Ich entschloss mich allerdings, mich doch noch etwas weiter umzusehen, ich fühlte mich schlecht, weil ich jetzt schon gehen wollte. Den Kopf gesenkt und die Gedanken auf die Lyrics des gerade spielenden Songs gerichtet, lief ich an der Feuerstelle vorbei auf die gegenüberliegende Seite des Platzes.
Im nächsten Moment prallte etwas gegen mich. Ich stolperte zurück. Etwas flatterte durch die Luft.
Es dauerte einen Moment, bis ich begriff, dass ich mit jemandem zusammengestoßen war und die umhersegelnden Dinger Papierblätter gewesen waren. "Oh, tut mir schrechlich Leid! Das wollte ich nicht, warte, lass mich dir helfen", rief ich hektisch und kniete mich ohne aufzusehen ins Gras, welches ich durch die Löcher in meiner Jeans spüren konnte, um die Blätter aufzusammeln. Ich wollte eigentlich gar nicht darauf achten, was darauf zu sehen oder zu lesen sein könnte, doch irgendwann landete mein Blick doch auf den Zeilen. Es schienen Notizen - Hausaufgaben? Wer nahm seine Hausaufgaben zu einem Campingplatz mit? - zu sein, versehen mit Zeichnungen.

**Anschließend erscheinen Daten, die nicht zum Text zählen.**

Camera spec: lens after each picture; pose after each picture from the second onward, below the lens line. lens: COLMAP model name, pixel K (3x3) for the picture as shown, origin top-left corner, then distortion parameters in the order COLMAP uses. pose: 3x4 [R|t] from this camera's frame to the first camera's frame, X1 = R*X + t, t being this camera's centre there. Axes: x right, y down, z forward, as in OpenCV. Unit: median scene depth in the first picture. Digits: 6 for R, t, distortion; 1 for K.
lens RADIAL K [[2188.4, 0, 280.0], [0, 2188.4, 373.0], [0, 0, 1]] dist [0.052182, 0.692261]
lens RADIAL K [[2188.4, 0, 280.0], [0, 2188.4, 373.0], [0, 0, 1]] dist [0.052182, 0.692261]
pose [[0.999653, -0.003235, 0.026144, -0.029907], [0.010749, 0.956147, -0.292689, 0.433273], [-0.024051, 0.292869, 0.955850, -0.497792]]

Im nächsten Moment wurde mir klar, dass es keine Hausaufgaben waren, sondern Informationen zu anderen Dingen. Wörter, die ich noch nie gelesen hatte, Zeichnungen von fantastischen Wesen. Ich errötete leicht und raffte die Blätter, die ich zu greifen bekommen hatte, hektisch zusammen. Ich hatte das Gefühl, das nicht gesehen haben zu sollen, als wäre es nicht für irgendjemandes Augen bestimmt.
Eilig stand ich auf und drückte der anderen Person ihre Notizen in die Hand. Mein Kopf hob sich, mein Blick streifte das Gesicht meines Gegenübers, welches ich bis jetzt überhaupt nicht beachtet hatte.

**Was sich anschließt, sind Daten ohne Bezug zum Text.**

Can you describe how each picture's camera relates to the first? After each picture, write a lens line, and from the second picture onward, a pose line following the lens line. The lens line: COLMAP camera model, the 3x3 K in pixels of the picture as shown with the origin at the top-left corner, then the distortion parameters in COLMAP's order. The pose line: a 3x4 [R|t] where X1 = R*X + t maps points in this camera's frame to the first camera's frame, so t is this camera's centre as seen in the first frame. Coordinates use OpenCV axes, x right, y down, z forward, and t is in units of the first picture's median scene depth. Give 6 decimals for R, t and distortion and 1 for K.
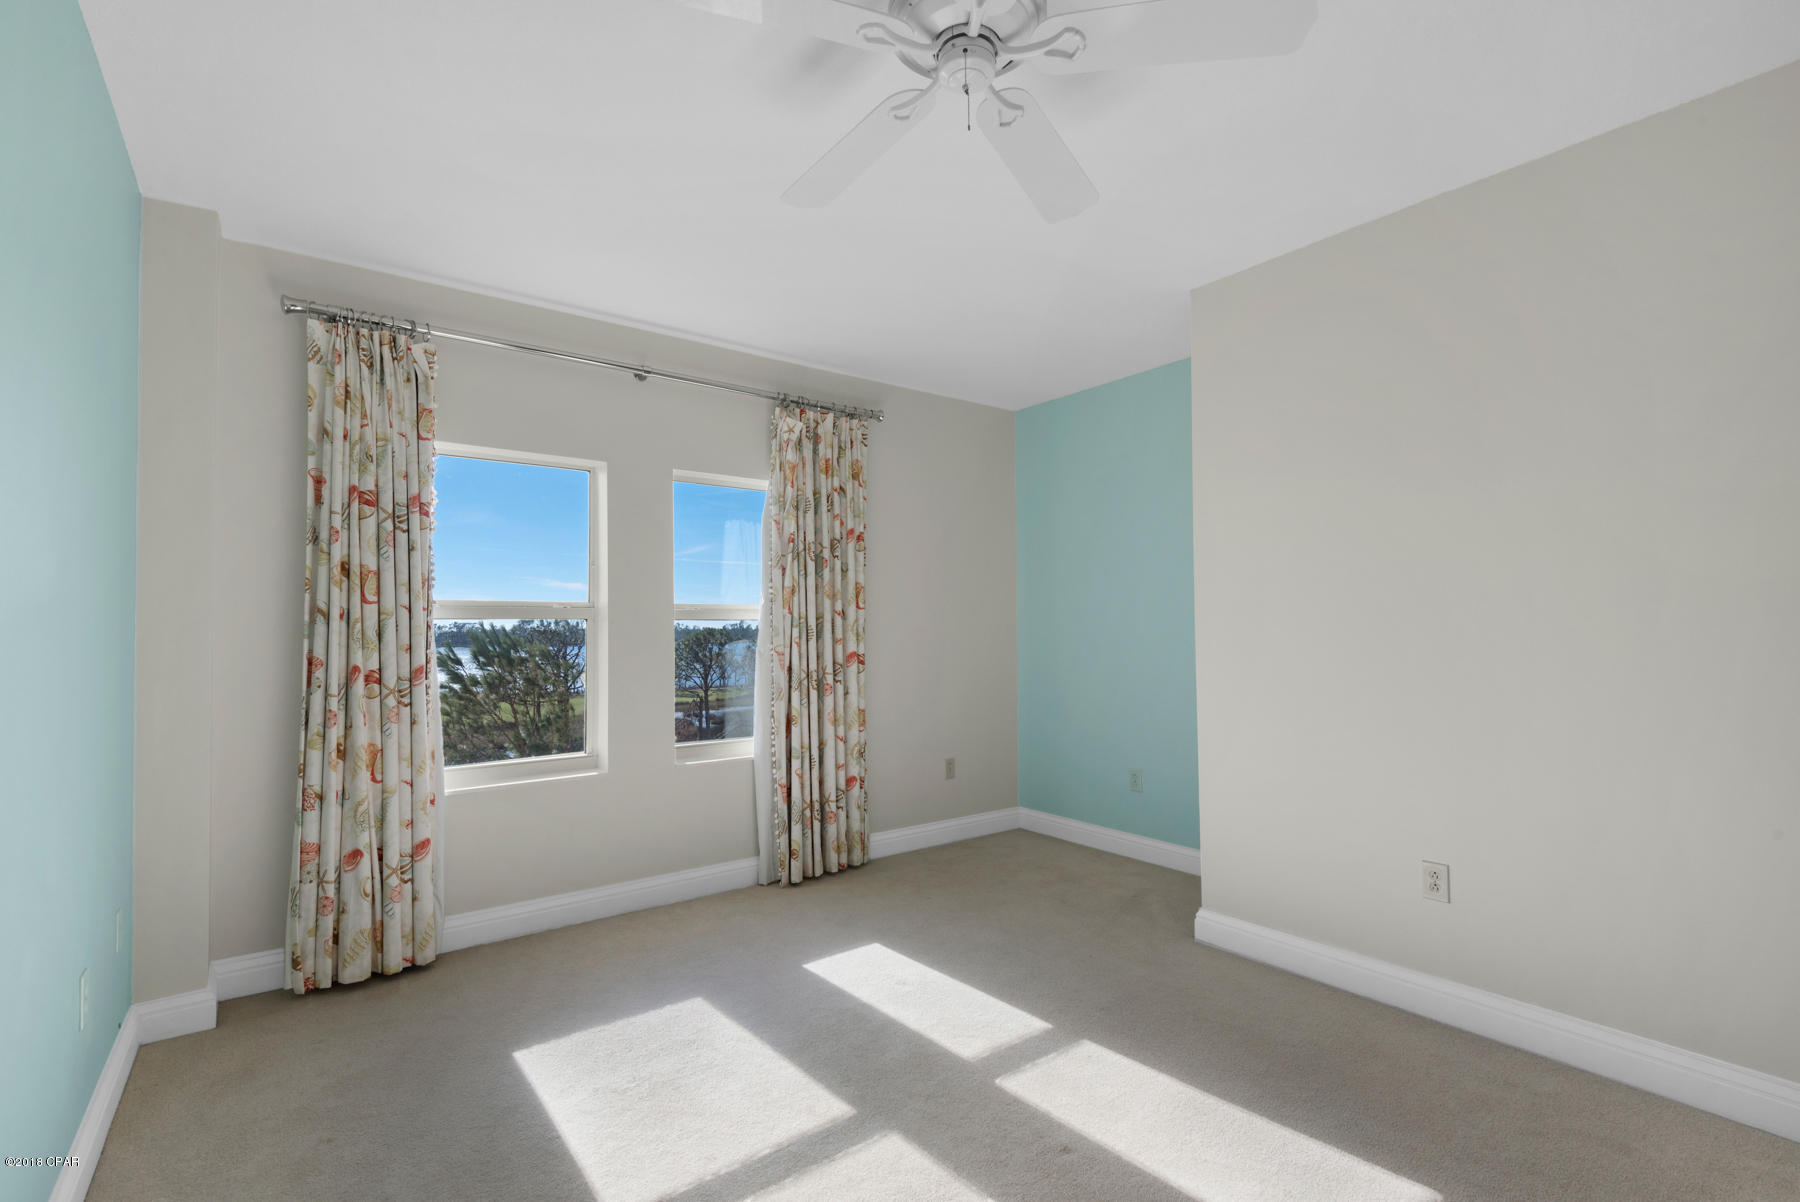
lens RADIAL K [[824.1, 0, 880.7], [0, 824.1, 595.2], [0, 0, 1]] dist [0.019317, -0.010062]
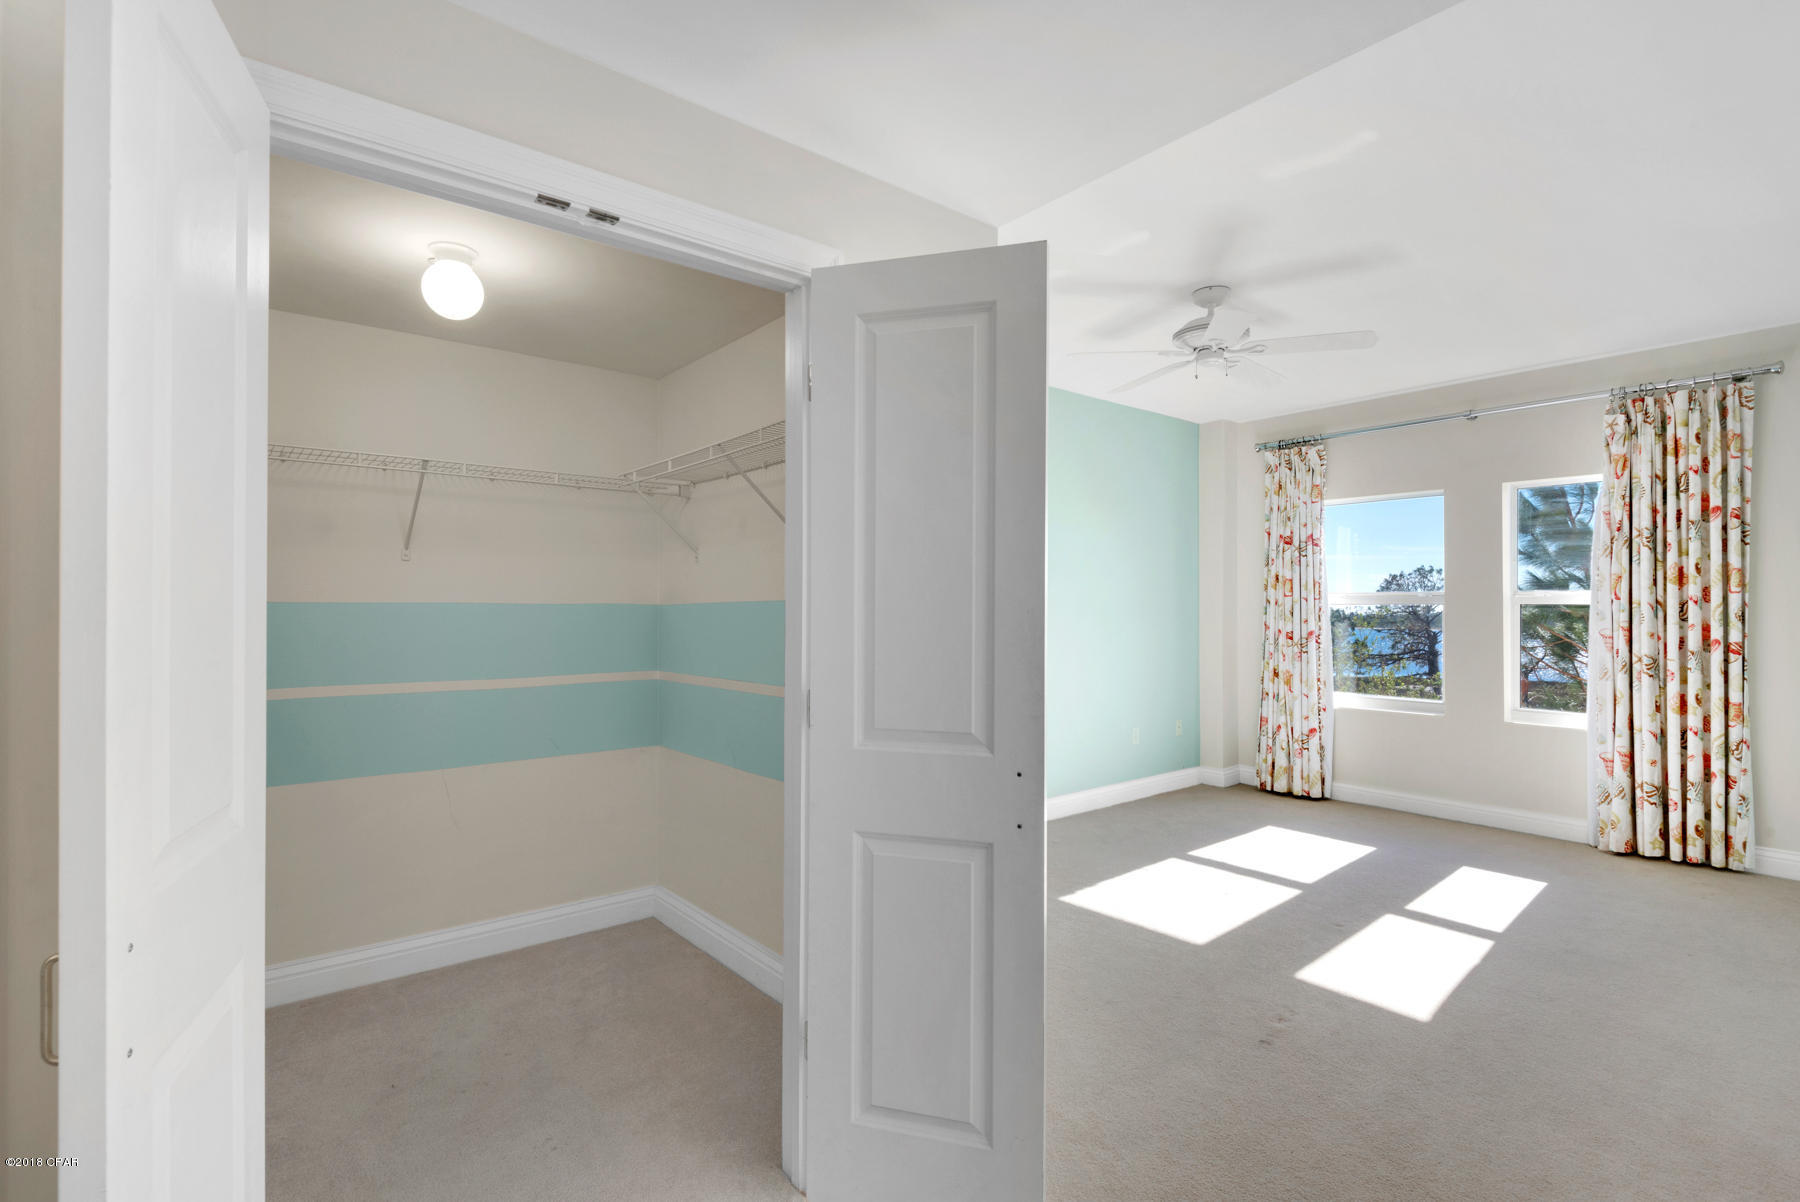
lens RADIAL K [[859.4, 0, 884.6], [0, 859.4, 583.9], [0, 0, 1]] dist [-0.011835, -0.003900]
pose [[-0.003748, -0.029368, -0.999562, 1.297803], [0.024207, 0.999273, -0.029450, 0.016279], [0.999700, -0.024307, -0.003035, 0.093043]]
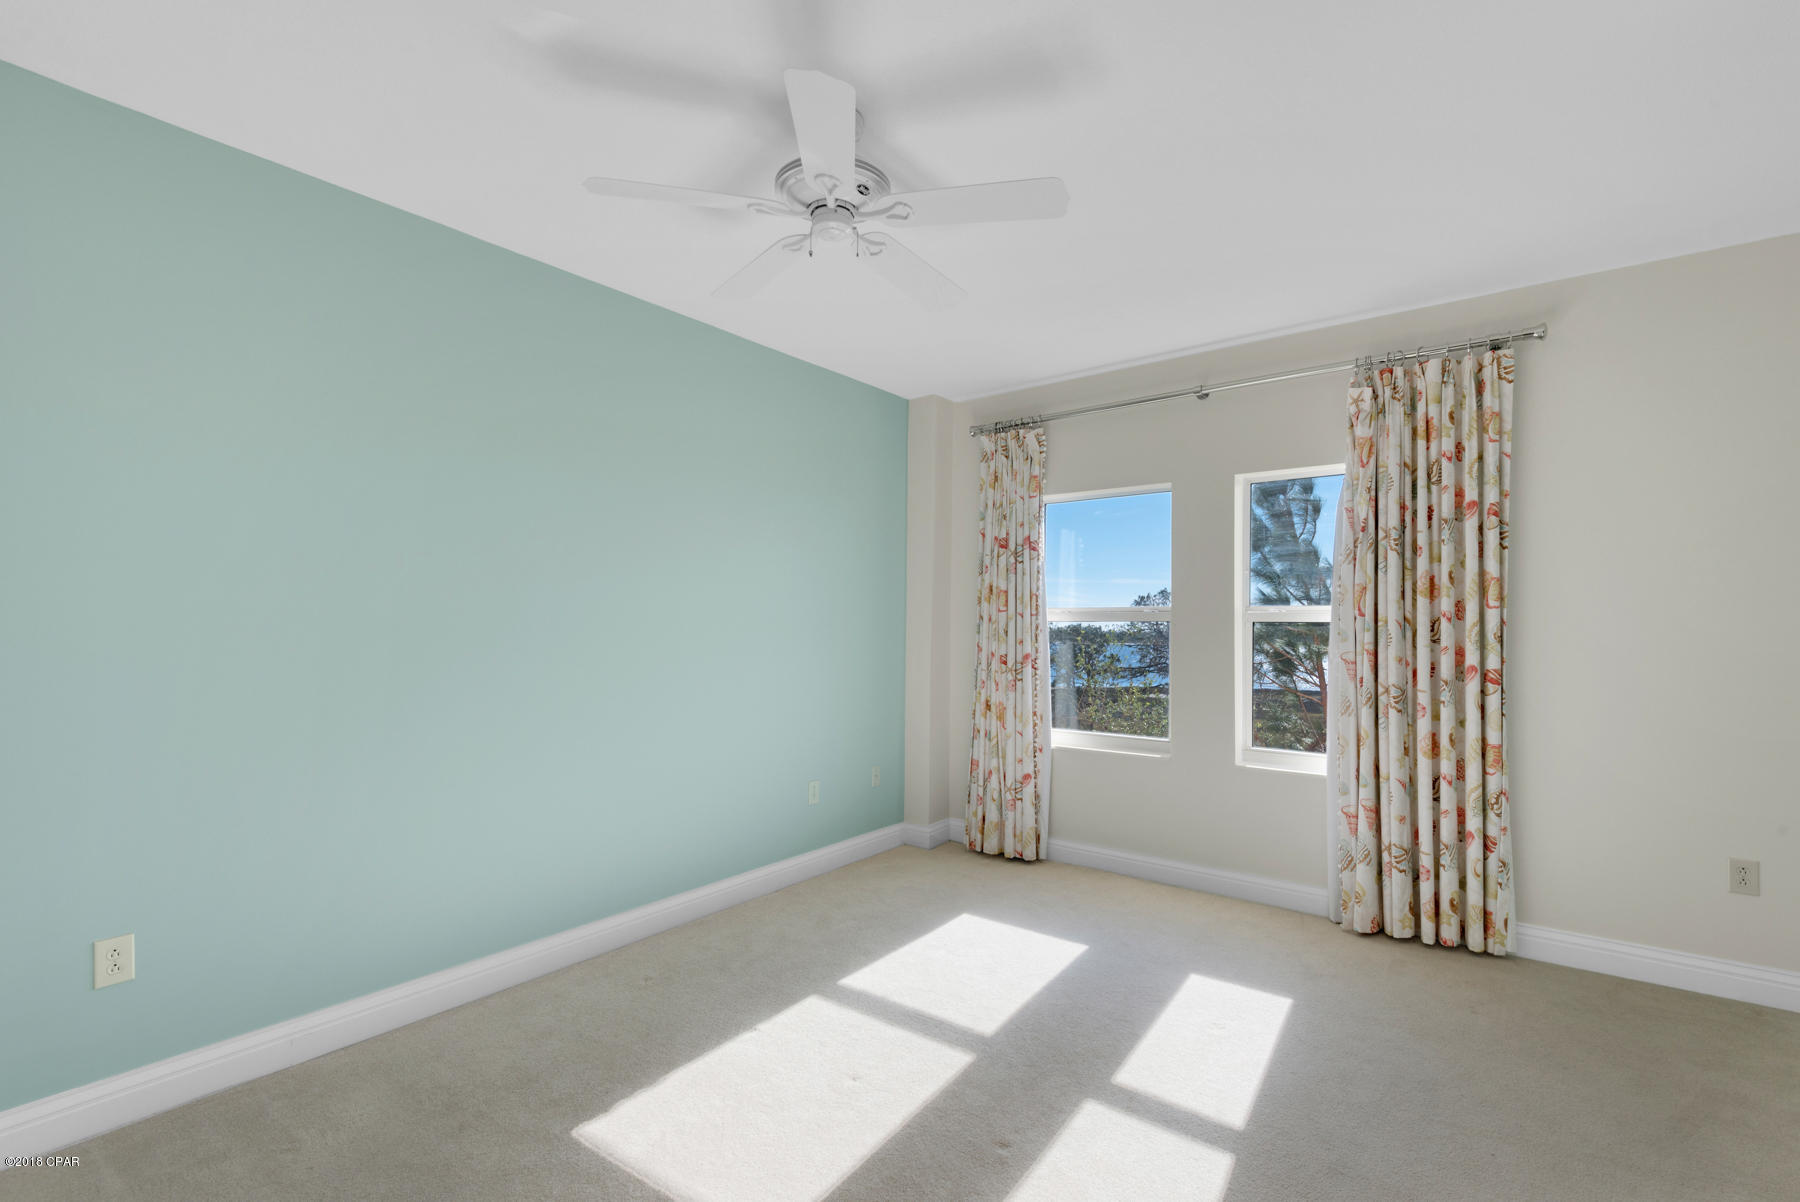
lens RADIAL K [[824.1, 0, 909.0], [0, 824.1, 601.8], [0, 0, 1]] dist [0.019317, -0.010062]
pose [[0.250608, -0.028457, -0.967670, 0.800503], [0.023470, 0.999453, -0.023313, 0.022580], [0.967804, -0.016869, 0.251139, 0.441435]]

Strahlende, rehbraune Augen, halb verborgen unter langen Wimpern. Doch es war dieses Funkeln in ihnen, das mir den Atem aus den Lungen zu ziehen schien. Als hätten diese Augen gesehen, wie Welten erschaffen wurden und wieder zerfielen; als würden sie pure Magie beherbergen.
Und dann wurde mir klar, dieser eine Moment aus den Märchen existiert doch.